El Tratado de Libre Comercio entre Colombia y los Estados Unidos tiene 1.600 páginas, 24 capítulos, miles de cláusulas, anexos y archivos adjuntos. Uno de esos es el llamado capítulo de Inversiones, que es el capítulo número 10. En él se pretende dar unas garantías especiales a los grandes capitalistas. Por eso, los contratos que las empresas privadas tienen con el Estado, las inversiones extranjeras en fábricas, industrias, empresas de servicios, agricultura, minas, explotaciones petroleras y carboníferas, la deuda pública, entre otros, serán beneficiarios de ventajas especiales que quedaron acordadas en ese Tratado.
Dentro de estas ventajas existe una muy importante: no podrán modificarse las condiciones con las cuales se pactaron ya los contratos entre los inversionistas privados y las distintas ramas del poder público. Si por algún motivo la Nación, los Departamentos, los Municipios o el Distrito Capital de Bogotá, mediante disposiciones administrativas o leyes de la República, ordenanzas o acuerdos municipales, deciden el cambio en los contratos, bien sea por razones laborales, ambientales o bien para mejorar la participación pública en los ingresos que se derivan en los respectivos convenios o por cualquier otro motivo, las empresas quedarán con la potestad de poder demandar ante tribunales internacionales, conocidos como tribunales de arbitraje. (Esto verse en los artículos 10.15 al 10.27 del TLC). Estos tribunales no resuelven las controversias acorde con las leyes de cada país, sino según las normas que rigen el mundo de los negocios.
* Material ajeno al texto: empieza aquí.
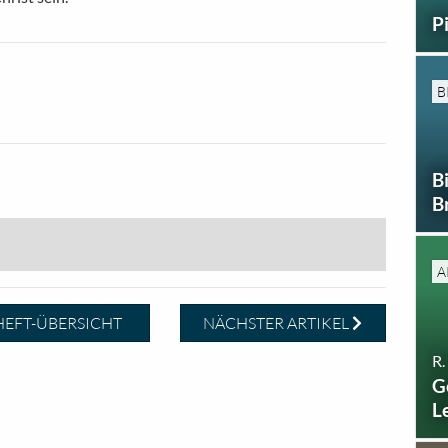
P
B
B
B
A
EFT-ÜBERSICHT
NÄCHSTER ARTIKEL
R.
G
L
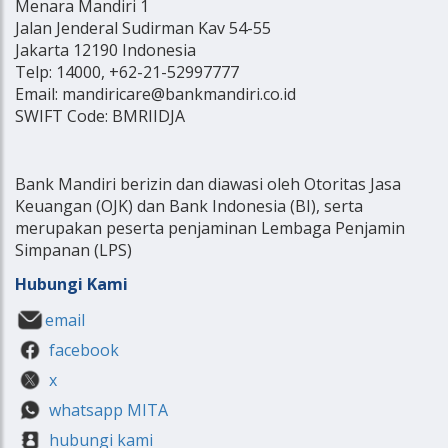
Menara Mandiri 1
Jalan Jenderal Sudirman Kav 54-55
Jakarta 12190 Indonesia
Telp: 14000, +62-21-52997777
Email: mandiricare@bankmandiri.co.id
SWIFT Code: BMRIIDJA
Bank Mandiri berizin dan diawasi oleh Otoritas Jasa
Keuangan (OJK) dan Bank Indonesia (BI), serta
merupakan peserta penjaminan Lembaga Penjamin
Simpanan (LPS)
Hubungi Kami
email
facebook
x
whatsapp MITA
hubungi kami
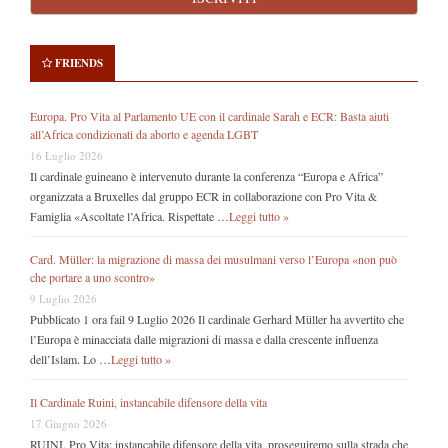
FRIENDS
Europa. Pro Vita al Parlamento UE con il cardinale Sarah e ECR: Basta aiuti
all’Africa condizionati da aborto e agenda LGBT
16 Luglio 2026
Il cardinale guineano è intervenuto durante la conferenza “Europa e Africa”
organizzata a Bruxelles dal gruppo ECR in collaborazione con Pro Vita &
Famiglia «Ascoltate l’Africa. Rispettate …
Leggi tutto »
Card. Müller: la migrazione di massa dei musulmani verso l’Europa «non può
che portare a uno scontro»
9 Luglio 2026
Pubblicato 1 ora fail 9 Luglio 2026 Il cardinale Gerhard Müller ha avvertito che
l’Europa è minacciata dalle migrazioni di massa e dalla crescente influenza
dell’Islam. Lo …
Leggi tutto »
Il Cardinale Ruini, instancabile difensore della vita
17 Giugno 2026
RUINI. Pro Vita: instancabile difensore della vita, proseguiremo sulla strada che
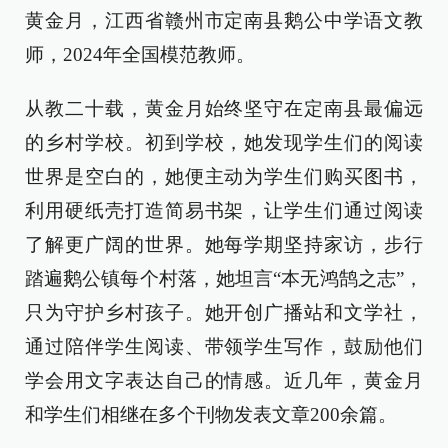
黄金月，江西省赣州市定南县鹅公中学语文教
师，2024年全国模范教师。
从教二十载，黄金月始终坚守在定南县最偏远
的乡村学校。初到学校，她发现学生们的阅读
世界是空白的，她便主动为学生们购买图书，
利用硬纸壳打造简易书架，让学生们通过阅读
了解更广阔的世界。她每学期坚持家访，步行
踏遍鹅公镇每个村落，她坦言“本无鸿鹄之志”，
只为守护乡村孩子。她开创广播站和文学社，
通过陪伴学生阅读、带领学生写作，鼓励他们
学会用文字表达自己的情感。近几年，黄金月
和学生们相继在多个刊物发表文章200余篇。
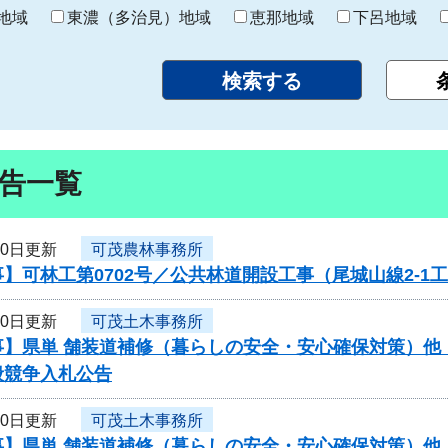
り
地域
東濃（多治見）地域
恵那地域
下呂地域
告一覧
10日更新
可茂農林事務所
】可林工第0702号／公共林道開設工事（尾城山線2-1
10日更新
可茂土木事務所
】県単 舗装道補修（暮らしの安全・安心確保対策）他（
般競争入札公告
10日更新
可茂土木事務所
】県単 舗装道補修（暮らしの安全・安心確保対策）他（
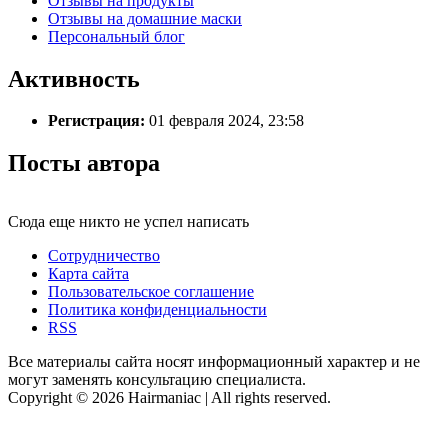
Отзывы на продукты
Отзывы на домашние маски
Персональный блог
Активность
Регистрация:
01 февраля 2024, 23:58
Посты автора
Сюда еще никто не успел написать
Сотрудничество
Карта сайта
Пользовательское соглашение
Политика конфиденциальности
RSS
Все материалы сайта носят информационный характер и не
могут заменять консультацию специалиста.
Copyright © 2026 Hairmaniac | All rights reserved.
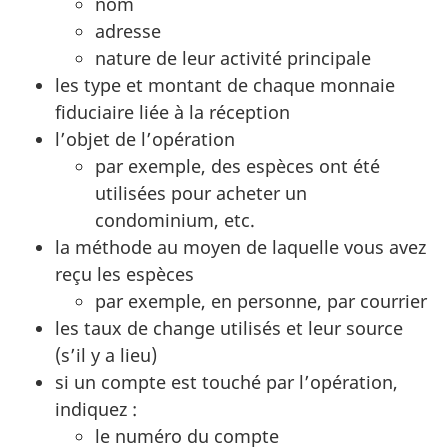
nom
adresse
nature de leur activité principale
les type et montant de chaque monnaie
fiduciaire liée à la réception
l’objet de l’opération
par exemple, des espèces ont été
utilisées pour acheter un
condominium, etc.
la méthode au moyen de laquelle vous avez
reçu les espèces
par exemple, en personne, par courrier
les taux de change utilisés et leur source
(s’il y a lieu)
si un compte est touché par l’opération,
indiquez :
le numéro du compte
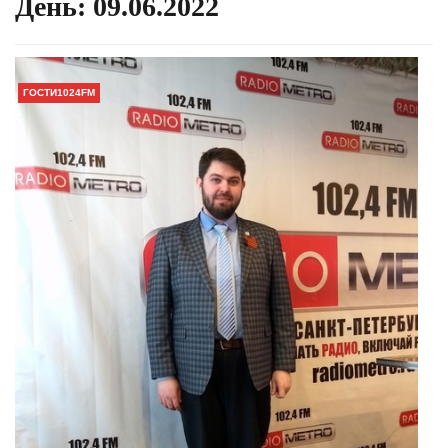
День:
09.06.2022
ГОСТИ1024FM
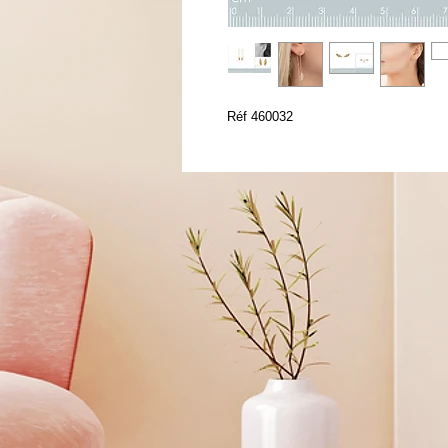
Réf 460032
Ya, en algunos tratados que Estados Unidos ha firmado, se han producido decenas de demandas contra entidades estatales que casi siempre han fallado a favor de las multinacionales, causándoles millones de dólares de beneficios.
En el caso de Bogotá, de aprobarse el TLC, no podrían cambiarse, por ejemplo, los contratos entre los operadores de los buses articulados y la empresa Transmilenio, los acuerdos entre los concesionarios privados, que hacen la gestión comercial y técnica, con la Empresa de Acueducto, o los arreglos convenidos en torno a la administración y la estructura de propiedad entre la Empresa de Energía de Bogotá y los socios privados internacionales, entre otros. Eso quiere decir que las empresas privadas de transporte, las firmas recaudadoras y fiduciarias, se quedarían a perpetuidad con el 96% de los ingresos del sistema de transporte masivo de Bogotá, que la Empresa de Acueducto quedaría “amarrada” a las condiciones ventajistas que favorecen a los “gestores” privados o que en el manejo de la Empresa de Energía y de sus filiales, CODENSA, EMGESA y ECOGÁS, las prerrogativas injustas que hoy tienen las empresas españolas se mantendrán por tiempo indefinido.
Por ello, los bogotanos tenemos unas razones especiales, adicionales a las del resto de los colombianos, para resistir a la aplicación del TLC y, desde luego, para oponernos a los candidatos que, con el aval del gobierno de Uribe, quieren ratificar, en contra de la mayoría de los ciudadanos, los enormes beneficios de los que han disfrutado las empresas multinacionales e incluso incrementarlos. Los impactos negativos del TLC en la Capital de la República son cuantiosos y se suman a los muy graves que produjo la reciente reforma constitucional al régimen de Transferencias, apoyada por los partidos uribistas, que recortó los dineros para la educación y la salud públicas y el saneamiento básico. Por todo lo anterior, las políticas de Uribe constituyen la principal amenaza para los bogotanos, porque agravan los males que la ciudad ha padecido por años y tienden a entronizarlos.